There has been a lot of effort recently to perform whole genome sequencing, for humans and other species. The results yield new frontiers of data analysis that offer a lot of promise for groundbreaking scientific discoveries.
One objective of human genome sequencing has been to identify sources of disease and new therapeutic targets. This movement has opened the door to create personalized medicine for cancer, whereby the genetic makeup of an individual’s tumors can be used to determine the most effective drug intervention to administer.
Interest in studying the characteristics unique to individual cells seems obvious when considering the function of healthy cells versus tumor cells, or brain cells compared to heart cells. What has surprised scientists is the realization that two cells in the same tissue can be more different from each other, genetically, than from a cell in another organ.
For example, a small number of brain cells with a specific mutation can lead to some forms of epilepsy while healthy people may also carry cells with these mutations, but too few to cause disease. The lineage of a cell, where it came from and what events shaped its development, ultimately determines what diseases can exist.
This progression toward the examination of DNA on a more local level was highlighted in a two recent articles in Nature (The trickiest family tree in biology and Single-cell sequencing made simple). Each article discussed an approach to learning about organisms by examining the origin of function or disease at the level of individual cells. This shift from organism-level biology to single-cell biology has a lot of promise, but presents a whole host of methodological challenges.

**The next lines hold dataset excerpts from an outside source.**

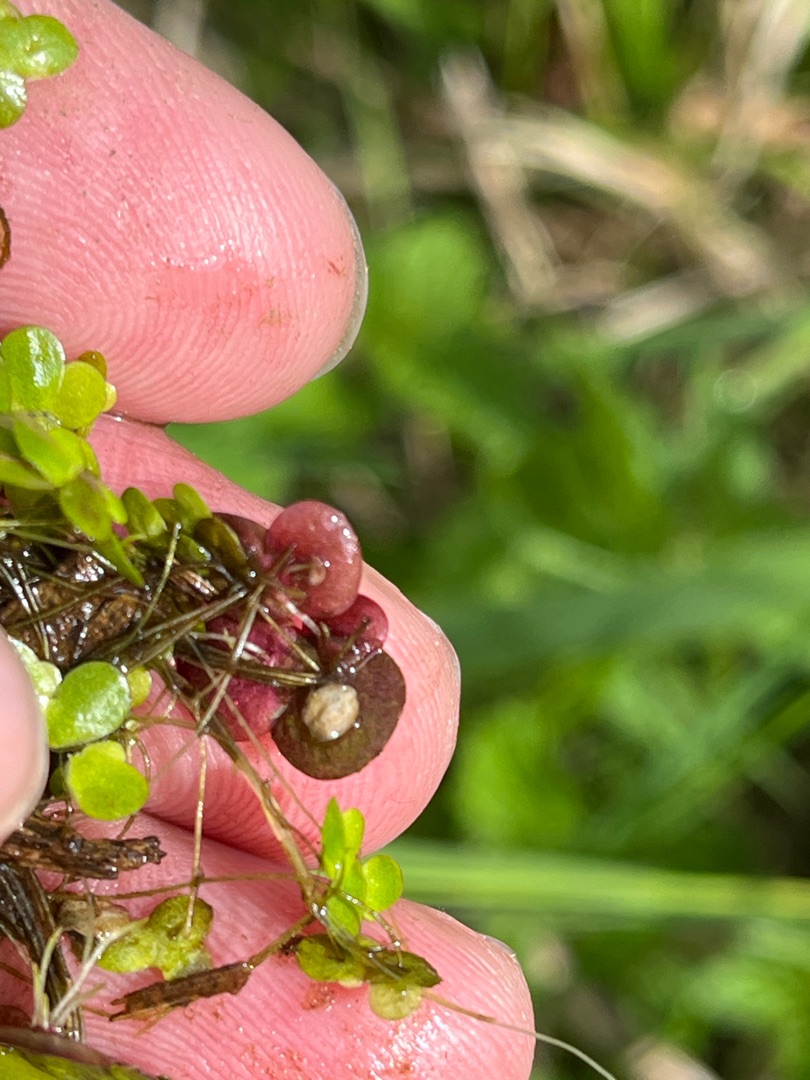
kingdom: Plantae
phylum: Tracheophyta
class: Liliopsida
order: Alismatales
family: Araceae
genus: Spirodela
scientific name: Spirodela polyrhiza
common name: Stor andemad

One approach is to construct a family tree of sorts that captures the origin of every single cell in an organism, from the first cell division. So far, this type of embryonic cell-lineage has only been completed for one organism, Caenorhabditis elegans. The small scale and simplicity of this miniscule roundworm make it possible to construct this cell-lineage tree by simply observing and recording cell divisions through a light microscope. While C. elegans serves as a very worthy experimental model, its development doesn’t involve the chance events and biological ad-libbing that influence embryonic development in more complex organisms.
The variation between embryonic cell lineages and those found in later developmental stages of an organism (or even resulting from repair or regeneration later in life, after development) limit the amount of detail that can be obtained. Although this makes it difficult to produce complete cell-lineage maps, advances in gene-editing and sequencing have made it possible to gather results that have led to some important discoveries about programmed cell death, the role of stem cells against cancer or in tissue regeneration, regulatory RNAs and the origins of tumor cells and their mutations.
Mutations serve as an invisible record of lineage, being passed from a cell to its progeny. One method that holds a lot of promise for mapping cell lineages based on mutations employs the molecular tool du jour, CRISPR-Cas9. In one example, researchers engineered zebrafish embryo genomes to contain a barcode sequence and then designed a CRISPR-Cas9 system to edit this sequence over several generations of cell division. The lineage of each cell could then be determined by tracing the shared mutations present in the barcode sequence of the cells.
Another approach for single-cell analysis is single-cell RNA sequencing (scRNA-seq). Typical “bulk” RNA-seq involves sequencing the RNA of thousands of cells to produce data that represent an average of all the cells in the sample. Utilizing scRNA-seq provides a more detailed look at the cells by parsing out what subtle variations exist in the genes expressed within each individual cell.
The process of bulk RNA-seq is complicated, but there are established procedures that have been developed. In contrast, scRNA-seq techniques are still in their infancy, requiring a lot of trial and error in determining how to analyze the data and extract meaning. Since the amount of RNA is so small, scRNA-seq leaves a lot less room for error; slight variations in amplification can make differences between cells appear that do not actually exist (expressed genes that do not get sequenced or “identical” cells showing differences in expression).
Even though analyzing the differences between single cells still requires a lot of work toward refining the techniques used to gather and analyze data, I’m excited by the possibilities. The outlook is probably very similar to when the scientists first had the ability to generate genomic sequencing data; scientists aren’t exactly sure what they are looking for or what they will find, but whatever they discover is likely to change the landscape of molecular biology.